Molecular and morphological diversity and population structure of sesame (Sesamum indicum L.) germplasm using expressed sequence tag-simple sequence repeat (EST-SSR) markers
摘要
Sesame (Sesamum indicum L.) is a commercially important oilseed crop whose effective utilisation in breeding depends on a thorough understanding of genetic diversity. This study evaluated 177 sesame accessions (107 indigenous breeding lines, 46 exotic breeding lines, and 24 released cultivars) for molecular and phenotypic diversity using expressed sequence tag-simple sequence repeat (EST-SSR) markers and quantitative morphological traits across two monsoon/autumn seasons (2023 and 2024).
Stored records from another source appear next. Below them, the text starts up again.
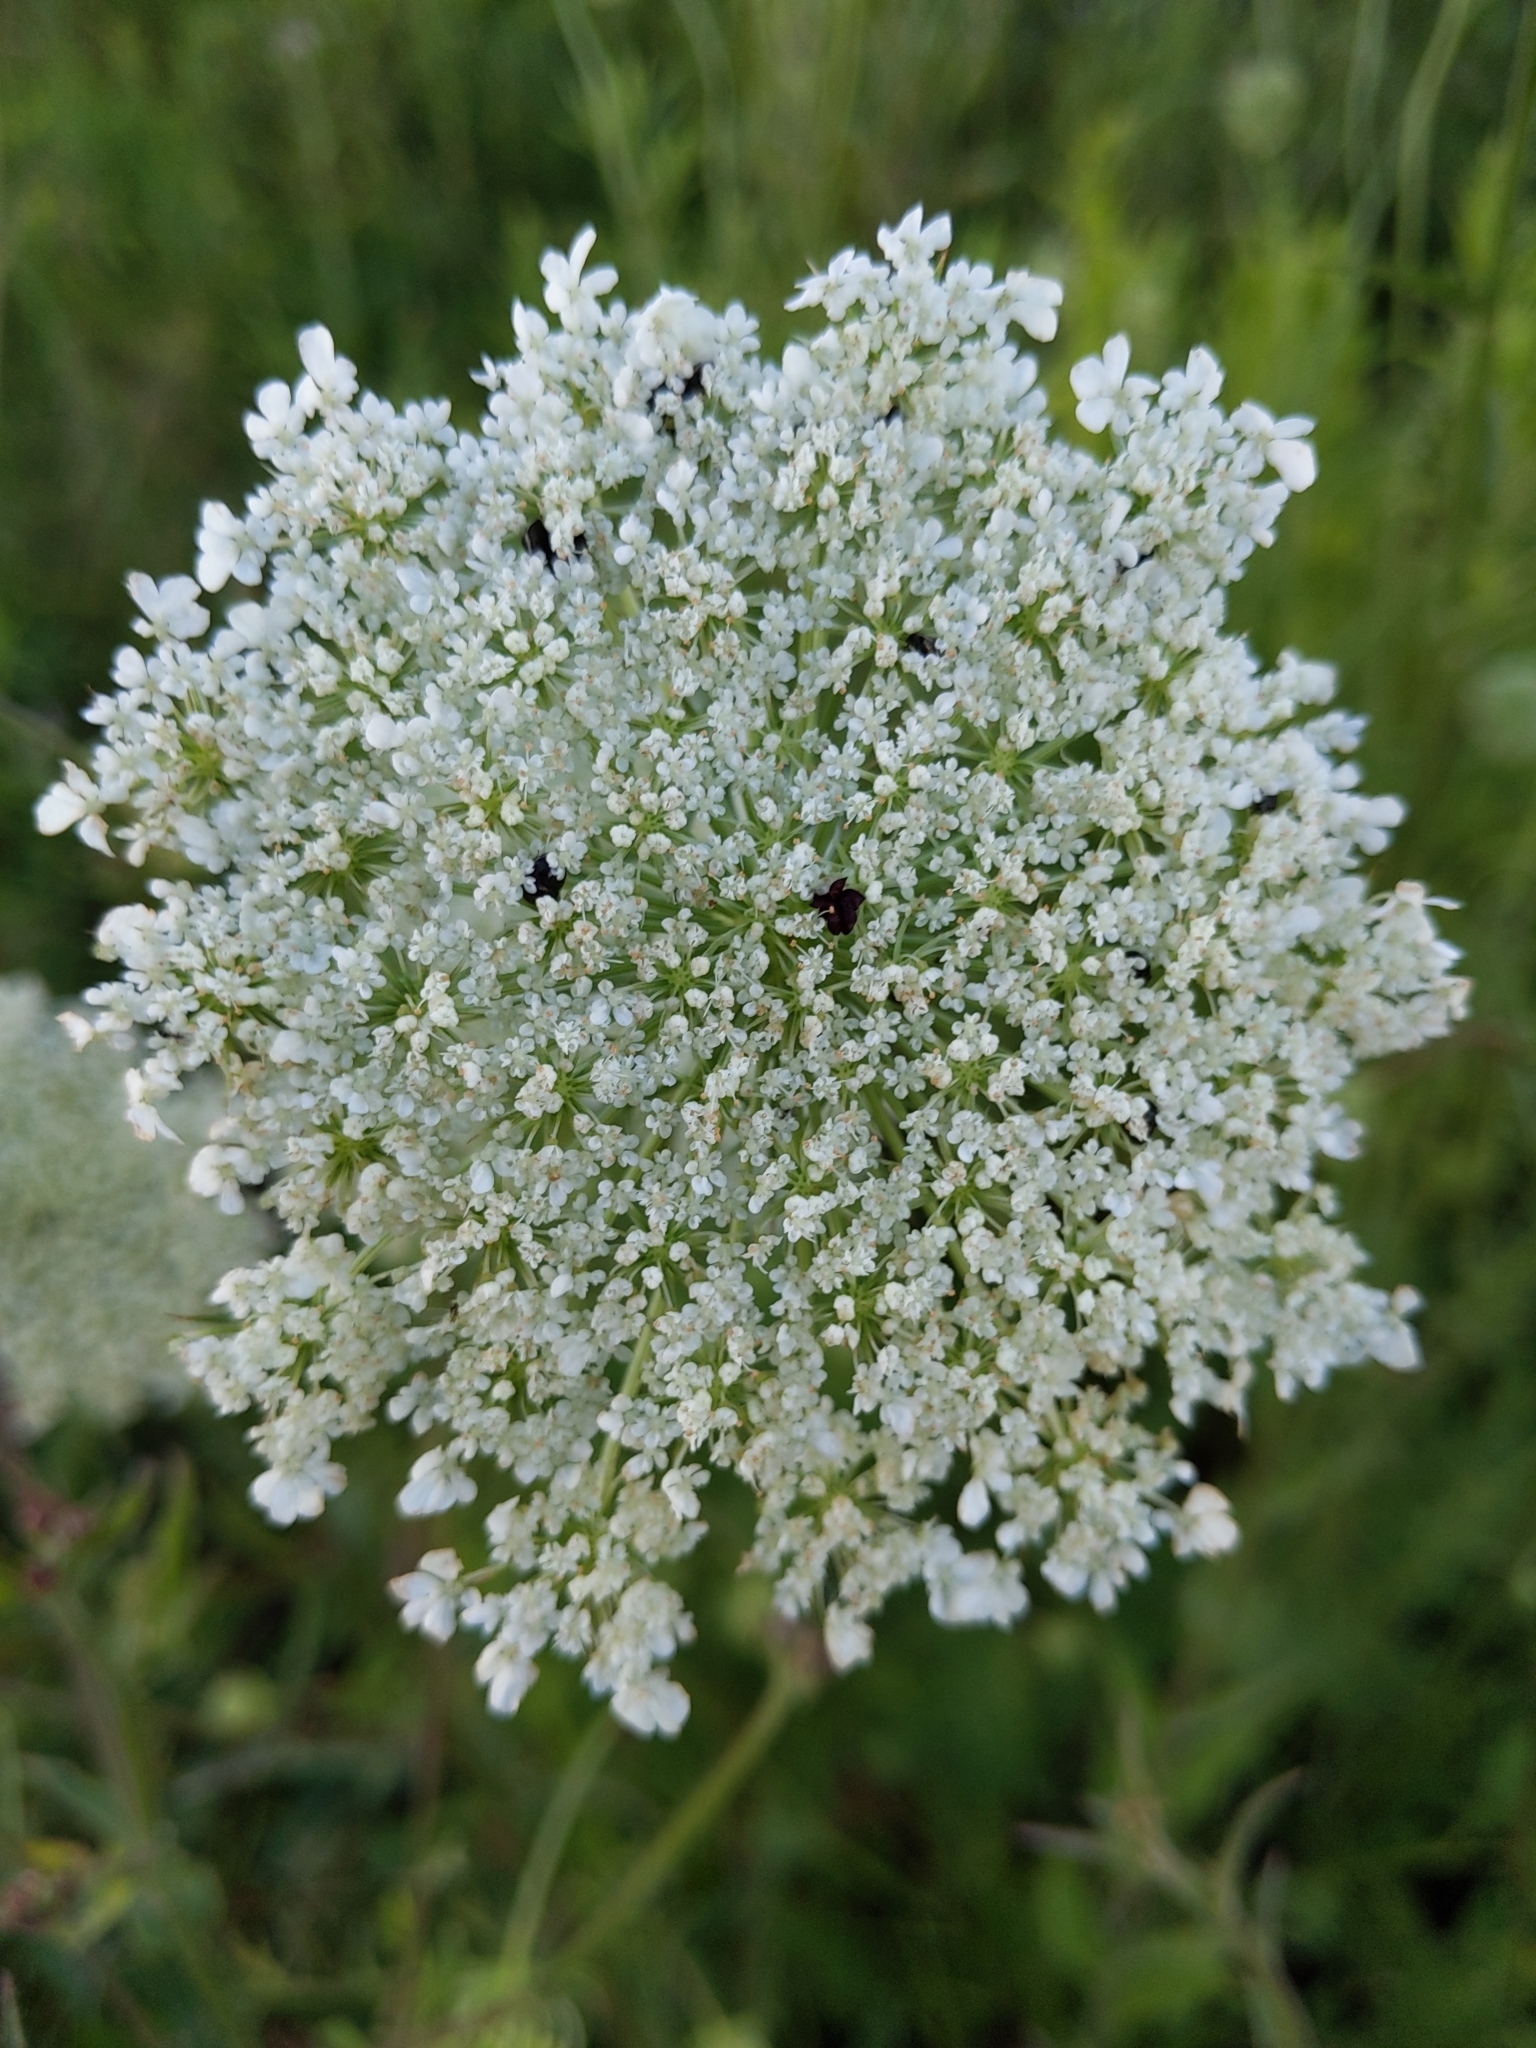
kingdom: Plantae
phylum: Tracheophyta
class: Magnoliopsida
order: Apiales
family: Apiaceae
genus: Daucus
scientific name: Daucus carota
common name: Wild carrot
Screening of 96 EST-SSR markers yielded 29 polymorphic markers with polymorphism information content (PIC) ranging from 0.2888 (SEM-12–58) to 0.8655 (ZM_5), with a mean of 0.6089; 24 markers were highly informative (PIC > 0.50) and 5 were moderately informative (0.25 < PIC ≤ 0.50). Molecular variance analysis observed 95% of total genetic variation within populations and only 5% among populations (Φst = 0.048, P < 0.001), independently supported by Shannon diversity analysis (95.79% within populations) and a high scaled overlap value (D' = 0.910), indicating extensive allele sharing among populations. Indigenous accessions exhibited comparatively higher allelic richness (Na = 7.069; I = 1.323), and this ranking remained consistent after rarefaction standardisation to n = 24, confirming that the advantage reflected genuine genetic richness rather than sampling depth alone. Permutational multivariate analysis of variance (PERMANOVA) on best linear unbiased estimate (BLUEs)-adjusted trait means distributed 92.21% of phenotypic variance within populations, with released cultivars recording the highest yield-trait means as a predictable outcome of directed selection. Principal coordinate analysis (PCoA), Bayesian clustering (K = 2; ΔK = 298.489), and unweighted pair group method with arithmetic mean (UPGMA) analysis all pointed to widespread genetic admixture across the three groups. These findings demonstrate the utility of EST-SSR markers for sesame germplasm characterisation and highlight the rich genetic potential available for integration into future breeding programmes.